I'm trying to optimize two models in an alternating fashion using PyTorch. The first is a neural network that is changing the representation of my data (ie a map f(x) on my input data x, parameterized by some weights W). The second is a Gaussian mixture model that is operating on the f(x) points, ie in the neural network space (rather than clustering points in the input space. I am optimizing the GMM using expectation maximization, so the parameter updates are analytically derived, rather than using gradient descent.
I have two loss functions here: the first is a function of the distances ||f(x) - f(y)||, and the second is the loss function of the Gaussian mixture model (ie how 'clustered' everything looks in the NN representation space). What I want to do is take a step in the NN optimization using both of the above loss functions (since it depends on both), and then do an expectation-maximization step for the GMM. The code looks like this (I have removed a lot since there is a ton of code):
data, labels = load_dataset()
net = NeuralNetwork()
net_optim = torch.optim.Adam(net.parameters(), lr=0.05, weight_decay=1)

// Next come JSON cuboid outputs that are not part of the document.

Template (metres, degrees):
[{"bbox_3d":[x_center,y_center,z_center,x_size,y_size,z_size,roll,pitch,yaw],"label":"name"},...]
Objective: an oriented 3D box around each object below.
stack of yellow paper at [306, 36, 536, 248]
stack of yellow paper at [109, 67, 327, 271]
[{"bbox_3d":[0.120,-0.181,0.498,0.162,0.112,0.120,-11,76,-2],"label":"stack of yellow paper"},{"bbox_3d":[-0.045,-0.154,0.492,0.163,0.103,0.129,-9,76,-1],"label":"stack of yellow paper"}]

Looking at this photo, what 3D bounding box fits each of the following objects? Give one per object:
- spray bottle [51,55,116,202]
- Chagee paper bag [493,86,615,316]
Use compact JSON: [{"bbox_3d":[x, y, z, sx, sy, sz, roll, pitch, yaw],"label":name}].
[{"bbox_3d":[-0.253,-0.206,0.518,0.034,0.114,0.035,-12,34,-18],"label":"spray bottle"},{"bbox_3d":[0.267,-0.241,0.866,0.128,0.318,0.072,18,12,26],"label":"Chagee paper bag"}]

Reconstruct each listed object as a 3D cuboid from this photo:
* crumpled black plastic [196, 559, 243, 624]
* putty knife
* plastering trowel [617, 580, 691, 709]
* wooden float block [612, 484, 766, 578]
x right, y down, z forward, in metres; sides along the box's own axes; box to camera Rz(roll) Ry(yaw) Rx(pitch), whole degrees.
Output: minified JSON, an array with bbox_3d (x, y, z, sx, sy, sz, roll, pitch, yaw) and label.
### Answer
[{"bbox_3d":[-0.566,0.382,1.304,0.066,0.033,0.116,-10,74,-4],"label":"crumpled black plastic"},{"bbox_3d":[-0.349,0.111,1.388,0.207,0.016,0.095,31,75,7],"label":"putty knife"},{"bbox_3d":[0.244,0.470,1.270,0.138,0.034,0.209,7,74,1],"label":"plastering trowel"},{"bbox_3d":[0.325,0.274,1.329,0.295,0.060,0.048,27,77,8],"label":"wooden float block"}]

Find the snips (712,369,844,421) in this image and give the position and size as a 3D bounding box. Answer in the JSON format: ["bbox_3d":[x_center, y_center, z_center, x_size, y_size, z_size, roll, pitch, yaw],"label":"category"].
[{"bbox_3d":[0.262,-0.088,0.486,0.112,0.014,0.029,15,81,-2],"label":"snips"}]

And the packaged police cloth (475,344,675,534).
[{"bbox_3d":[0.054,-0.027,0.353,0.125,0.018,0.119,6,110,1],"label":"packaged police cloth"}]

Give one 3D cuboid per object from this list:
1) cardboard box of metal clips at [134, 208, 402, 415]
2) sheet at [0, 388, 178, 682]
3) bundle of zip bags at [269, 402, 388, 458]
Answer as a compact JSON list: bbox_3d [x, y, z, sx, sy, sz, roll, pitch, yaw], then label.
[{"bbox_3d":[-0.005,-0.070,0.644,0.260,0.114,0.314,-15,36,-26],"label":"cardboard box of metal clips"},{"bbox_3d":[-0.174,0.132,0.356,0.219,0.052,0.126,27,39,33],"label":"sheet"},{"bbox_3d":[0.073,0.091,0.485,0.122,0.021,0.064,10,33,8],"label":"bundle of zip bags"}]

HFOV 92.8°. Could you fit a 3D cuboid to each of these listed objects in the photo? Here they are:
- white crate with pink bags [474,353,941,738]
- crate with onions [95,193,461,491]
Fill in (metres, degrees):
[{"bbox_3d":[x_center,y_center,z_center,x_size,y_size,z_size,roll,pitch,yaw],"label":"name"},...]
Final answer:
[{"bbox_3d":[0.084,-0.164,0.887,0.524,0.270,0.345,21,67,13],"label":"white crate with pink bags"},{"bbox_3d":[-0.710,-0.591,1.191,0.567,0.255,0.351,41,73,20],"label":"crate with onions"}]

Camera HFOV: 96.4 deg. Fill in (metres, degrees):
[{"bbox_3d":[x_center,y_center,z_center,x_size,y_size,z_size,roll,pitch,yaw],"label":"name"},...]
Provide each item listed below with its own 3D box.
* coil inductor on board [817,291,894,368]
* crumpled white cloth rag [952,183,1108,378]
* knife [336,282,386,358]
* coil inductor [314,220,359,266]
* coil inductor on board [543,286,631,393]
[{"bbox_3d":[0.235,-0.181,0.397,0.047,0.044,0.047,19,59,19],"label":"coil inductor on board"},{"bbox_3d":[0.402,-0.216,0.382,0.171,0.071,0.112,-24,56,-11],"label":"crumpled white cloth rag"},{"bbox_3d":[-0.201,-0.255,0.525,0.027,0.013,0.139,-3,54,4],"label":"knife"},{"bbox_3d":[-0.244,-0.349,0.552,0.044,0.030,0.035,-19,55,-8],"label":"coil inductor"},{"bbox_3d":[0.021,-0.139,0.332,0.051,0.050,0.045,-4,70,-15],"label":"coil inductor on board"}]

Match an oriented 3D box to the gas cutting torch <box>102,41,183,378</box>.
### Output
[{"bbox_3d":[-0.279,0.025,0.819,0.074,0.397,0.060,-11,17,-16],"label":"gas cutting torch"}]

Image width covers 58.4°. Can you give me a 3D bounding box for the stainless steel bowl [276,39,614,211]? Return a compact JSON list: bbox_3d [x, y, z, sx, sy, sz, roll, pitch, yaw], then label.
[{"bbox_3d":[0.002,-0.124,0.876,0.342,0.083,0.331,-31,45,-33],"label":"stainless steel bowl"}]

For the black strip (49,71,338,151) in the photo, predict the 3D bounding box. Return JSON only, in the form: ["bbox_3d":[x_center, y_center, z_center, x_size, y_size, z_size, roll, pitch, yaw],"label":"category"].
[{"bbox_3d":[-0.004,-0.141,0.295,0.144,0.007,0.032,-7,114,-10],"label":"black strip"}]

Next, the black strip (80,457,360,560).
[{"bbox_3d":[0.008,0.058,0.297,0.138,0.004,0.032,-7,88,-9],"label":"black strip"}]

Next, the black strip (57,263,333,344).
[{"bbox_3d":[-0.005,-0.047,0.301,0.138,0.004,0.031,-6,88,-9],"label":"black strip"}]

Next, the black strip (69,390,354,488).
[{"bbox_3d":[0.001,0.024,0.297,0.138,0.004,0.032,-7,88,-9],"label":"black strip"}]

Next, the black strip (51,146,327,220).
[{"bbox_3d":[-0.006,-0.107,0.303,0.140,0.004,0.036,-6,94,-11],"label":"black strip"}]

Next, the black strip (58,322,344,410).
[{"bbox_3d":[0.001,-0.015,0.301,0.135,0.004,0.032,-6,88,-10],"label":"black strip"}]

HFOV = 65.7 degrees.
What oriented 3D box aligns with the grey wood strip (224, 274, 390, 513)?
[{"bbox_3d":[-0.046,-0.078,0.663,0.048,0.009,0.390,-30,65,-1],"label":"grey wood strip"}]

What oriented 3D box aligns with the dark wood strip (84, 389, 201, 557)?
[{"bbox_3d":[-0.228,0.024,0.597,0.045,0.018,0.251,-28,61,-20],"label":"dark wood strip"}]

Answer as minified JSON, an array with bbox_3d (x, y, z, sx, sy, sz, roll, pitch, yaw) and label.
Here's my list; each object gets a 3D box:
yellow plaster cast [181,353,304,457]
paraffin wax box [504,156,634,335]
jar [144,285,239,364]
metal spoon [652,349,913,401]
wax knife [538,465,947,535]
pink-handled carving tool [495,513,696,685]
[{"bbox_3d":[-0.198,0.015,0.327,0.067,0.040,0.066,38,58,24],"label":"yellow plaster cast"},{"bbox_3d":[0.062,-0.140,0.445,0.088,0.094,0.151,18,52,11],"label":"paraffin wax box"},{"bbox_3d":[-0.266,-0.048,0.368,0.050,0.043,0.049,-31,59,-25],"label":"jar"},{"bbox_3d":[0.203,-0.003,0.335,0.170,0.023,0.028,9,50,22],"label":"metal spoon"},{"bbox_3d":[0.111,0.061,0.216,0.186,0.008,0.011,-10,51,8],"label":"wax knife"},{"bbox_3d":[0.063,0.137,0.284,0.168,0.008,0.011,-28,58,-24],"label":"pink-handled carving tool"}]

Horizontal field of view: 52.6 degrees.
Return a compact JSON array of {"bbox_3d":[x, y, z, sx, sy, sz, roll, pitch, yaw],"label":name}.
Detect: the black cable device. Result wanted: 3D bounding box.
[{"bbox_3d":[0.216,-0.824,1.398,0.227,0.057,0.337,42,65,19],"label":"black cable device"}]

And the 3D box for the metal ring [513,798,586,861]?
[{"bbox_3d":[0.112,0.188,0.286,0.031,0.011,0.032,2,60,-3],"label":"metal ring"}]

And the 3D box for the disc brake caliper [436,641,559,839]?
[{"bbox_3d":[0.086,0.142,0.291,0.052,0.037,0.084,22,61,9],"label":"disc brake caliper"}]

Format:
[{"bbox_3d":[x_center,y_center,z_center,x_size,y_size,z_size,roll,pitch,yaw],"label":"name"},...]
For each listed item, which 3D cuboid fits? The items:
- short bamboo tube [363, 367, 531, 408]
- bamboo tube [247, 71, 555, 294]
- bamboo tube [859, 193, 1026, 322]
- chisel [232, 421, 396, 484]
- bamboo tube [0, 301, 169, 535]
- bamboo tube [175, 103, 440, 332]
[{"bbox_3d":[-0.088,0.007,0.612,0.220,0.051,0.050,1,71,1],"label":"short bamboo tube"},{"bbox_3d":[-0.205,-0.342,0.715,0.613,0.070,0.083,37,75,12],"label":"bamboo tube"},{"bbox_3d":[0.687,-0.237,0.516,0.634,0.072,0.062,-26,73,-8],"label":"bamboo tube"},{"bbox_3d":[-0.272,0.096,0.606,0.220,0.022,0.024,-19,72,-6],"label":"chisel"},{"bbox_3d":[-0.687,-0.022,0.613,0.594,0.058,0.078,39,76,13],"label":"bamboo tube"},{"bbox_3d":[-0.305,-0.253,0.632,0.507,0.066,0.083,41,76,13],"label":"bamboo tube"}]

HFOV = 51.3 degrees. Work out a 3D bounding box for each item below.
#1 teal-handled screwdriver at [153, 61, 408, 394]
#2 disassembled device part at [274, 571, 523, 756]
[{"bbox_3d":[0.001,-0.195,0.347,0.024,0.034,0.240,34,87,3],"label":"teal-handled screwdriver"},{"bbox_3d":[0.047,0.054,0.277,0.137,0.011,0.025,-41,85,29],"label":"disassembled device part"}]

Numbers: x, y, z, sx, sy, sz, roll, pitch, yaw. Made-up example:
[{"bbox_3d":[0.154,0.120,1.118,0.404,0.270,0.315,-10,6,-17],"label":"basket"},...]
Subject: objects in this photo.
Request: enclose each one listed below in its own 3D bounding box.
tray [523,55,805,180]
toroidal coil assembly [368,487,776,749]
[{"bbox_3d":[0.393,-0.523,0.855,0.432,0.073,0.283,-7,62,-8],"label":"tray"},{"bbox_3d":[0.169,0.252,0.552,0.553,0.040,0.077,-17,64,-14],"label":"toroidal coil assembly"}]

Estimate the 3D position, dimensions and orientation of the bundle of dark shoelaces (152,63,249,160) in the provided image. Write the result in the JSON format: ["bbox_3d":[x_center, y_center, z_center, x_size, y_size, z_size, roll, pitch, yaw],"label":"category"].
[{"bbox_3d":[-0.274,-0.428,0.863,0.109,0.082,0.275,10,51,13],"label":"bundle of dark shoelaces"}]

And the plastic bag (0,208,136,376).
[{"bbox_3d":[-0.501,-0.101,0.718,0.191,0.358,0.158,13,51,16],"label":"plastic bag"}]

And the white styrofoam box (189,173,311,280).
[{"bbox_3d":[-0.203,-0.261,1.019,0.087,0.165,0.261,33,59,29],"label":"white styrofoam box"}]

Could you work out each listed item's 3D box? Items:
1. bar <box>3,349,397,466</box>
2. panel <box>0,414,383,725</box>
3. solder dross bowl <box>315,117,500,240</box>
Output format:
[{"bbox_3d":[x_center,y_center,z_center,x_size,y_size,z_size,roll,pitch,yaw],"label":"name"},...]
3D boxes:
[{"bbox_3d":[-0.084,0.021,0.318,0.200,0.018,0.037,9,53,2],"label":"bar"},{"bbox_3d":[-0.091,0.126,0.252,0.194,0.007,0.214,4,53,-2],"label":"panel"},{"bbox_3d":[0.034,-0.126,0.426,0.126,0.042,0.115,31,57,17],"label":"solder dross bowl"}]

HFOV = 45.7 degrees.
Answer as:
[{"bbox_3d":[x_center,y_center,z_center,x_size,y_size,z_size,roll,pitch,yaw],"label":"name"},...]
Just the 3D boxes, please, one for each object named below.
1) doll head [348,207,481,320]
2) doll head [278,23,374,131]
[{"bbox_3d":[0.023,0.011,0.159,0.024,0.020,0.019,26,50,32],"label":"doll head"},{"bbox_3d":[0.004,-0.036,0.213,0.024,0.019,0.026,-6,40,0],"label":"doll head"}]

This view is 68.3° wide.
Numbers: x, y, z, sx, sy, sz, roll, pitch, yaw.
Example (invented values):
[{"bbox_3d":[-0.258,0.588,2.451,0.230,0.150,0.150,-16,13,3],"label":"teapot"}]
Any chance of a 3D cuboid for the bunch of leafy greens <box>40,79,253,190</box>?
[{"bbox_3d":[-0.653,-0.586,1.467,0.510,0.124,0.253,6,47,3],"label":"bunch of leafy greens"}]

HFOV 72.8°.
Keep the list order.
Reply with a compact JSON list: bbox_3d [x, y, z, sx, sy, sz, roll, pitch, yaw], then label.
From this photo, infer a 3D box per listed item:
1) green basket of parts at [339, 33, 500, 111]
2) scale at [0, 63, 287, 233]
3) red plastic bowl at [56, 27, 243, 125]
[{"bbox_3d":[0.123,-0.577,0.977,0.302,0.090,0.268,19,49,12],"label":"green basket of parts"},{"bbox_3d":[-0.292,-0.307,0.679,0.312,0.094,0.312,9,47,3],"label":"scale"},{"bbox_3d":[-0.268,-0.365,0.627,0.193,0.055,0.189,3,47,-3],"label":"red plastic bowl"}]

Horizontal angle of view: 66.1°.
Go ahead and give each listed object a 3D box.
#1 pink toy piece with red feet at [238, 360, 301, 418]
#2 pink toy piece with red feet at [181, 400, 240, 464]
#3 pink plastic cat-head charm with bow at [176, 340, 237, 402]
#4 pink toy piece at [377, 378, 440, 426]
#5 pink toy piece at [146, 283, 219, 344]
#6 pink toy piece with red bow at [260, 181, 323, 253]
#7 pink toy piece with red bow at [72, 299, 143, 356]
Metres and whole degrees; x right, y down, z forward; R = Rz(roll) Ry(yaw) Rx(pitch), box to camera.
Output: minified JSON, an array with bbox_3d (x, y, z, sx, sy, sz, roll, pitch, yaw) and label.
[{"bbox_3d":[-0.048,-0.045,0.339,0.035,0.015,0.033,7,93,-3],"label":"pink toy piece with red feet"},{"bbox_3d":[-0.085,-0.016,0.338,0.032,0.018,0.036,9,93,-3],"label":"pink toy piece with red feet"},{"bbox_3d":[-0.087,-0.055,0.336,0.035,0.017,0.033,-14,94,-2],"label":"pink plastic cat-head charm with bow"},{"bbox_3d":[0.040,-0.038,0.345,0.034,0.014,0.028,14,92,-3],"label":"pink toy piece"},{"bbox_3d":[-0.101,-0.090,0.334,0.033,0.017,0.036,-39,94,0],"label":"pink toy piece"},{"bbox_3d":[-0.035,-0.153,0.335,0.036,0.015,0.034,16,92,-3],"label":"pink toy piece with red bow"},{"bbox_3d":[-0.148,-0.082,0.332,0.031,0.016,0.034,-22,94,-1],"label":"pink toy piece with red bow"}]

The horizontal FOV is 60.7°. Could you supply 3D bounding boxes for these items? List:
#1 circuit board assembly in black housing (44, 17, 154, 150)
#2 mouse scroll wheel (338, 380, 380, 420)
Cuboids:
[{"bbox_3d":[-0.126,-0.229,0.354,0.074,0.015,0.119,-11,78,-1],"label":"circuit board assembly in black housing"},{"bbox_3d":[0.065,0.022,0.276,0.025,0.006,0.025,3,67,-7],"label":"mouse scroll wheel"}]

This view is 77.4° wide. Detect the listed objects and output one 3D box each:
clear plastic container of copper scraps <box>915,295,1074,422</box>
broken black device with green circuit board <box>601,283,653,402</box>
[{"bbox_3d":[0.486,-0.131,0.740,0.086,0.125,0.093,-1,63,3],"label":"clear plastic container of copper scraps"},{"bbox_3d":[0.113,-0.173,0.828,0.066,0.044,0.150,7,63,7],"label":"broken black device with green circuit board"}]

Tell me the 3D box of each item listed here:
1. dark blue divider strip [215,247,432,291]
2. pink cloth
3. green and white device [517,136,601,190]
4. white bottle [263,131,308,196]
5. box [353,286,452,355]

# initialize weights, means, and covariances for the Gaussian clusters
concentrations, means, covariances, precisions = initialization(net.forward_one(data))
for i in range(1000):
net_optim.zero_grad()
pairs, pair_labels = pairGenerator(data, labels) # samples some pairs of datapoints
outputs = net(pairs[:, 0, :], pairs[:, 1, :]) # computes pairwise distances
net_loss = NeuralNetworkLoss(outputs, pair_labels) # loss function based on pairwise dist.
embedding = net.forward_one(data) # embeds all data in the NN space
log_prob, log_likelihoods = expectation_step(embedding, means, precisions, concentrations)
concentrations, means, covariances, precisions = maximization_step(embedding, log_likelihoods)
gmm_loss = GMMLoss(log_likelihoods, log_prob, precisions, concentrations)
net_loss.backward(retain_graph=True)
gmm_loss.backward(retain_graph=True)
net_optim.step()
Essentially, this is what is happening:
- Sample some pairs of points from the dataset
- Push pairs of points through the NN and compute network loss based on those outputs
- Embed all datapoints using the NN and perform a clustering EM step in that embedding space
- Compute variational loss (ELBO) based on clustering parameters
- Update neural network parameters using both the variational loss and the network loss
However, to perform (5), I am required to add the flag retain_graph=True
, otherwise I get the error:
RuntimeError: Trying to backward through the graph a second time, but the buffers have already been freed. Specify retain_graph=True when calling backward the first time.
It seems like having two loss functions means that I need to retain the computational graph?
I am not sure how to work around this, as with retain_graph=True
, around iteration 400, each iteration is taking ~30 minutes to complete. Does anyone know how I might fix this? I apologize in advance – I am still very new to automatic differentiation.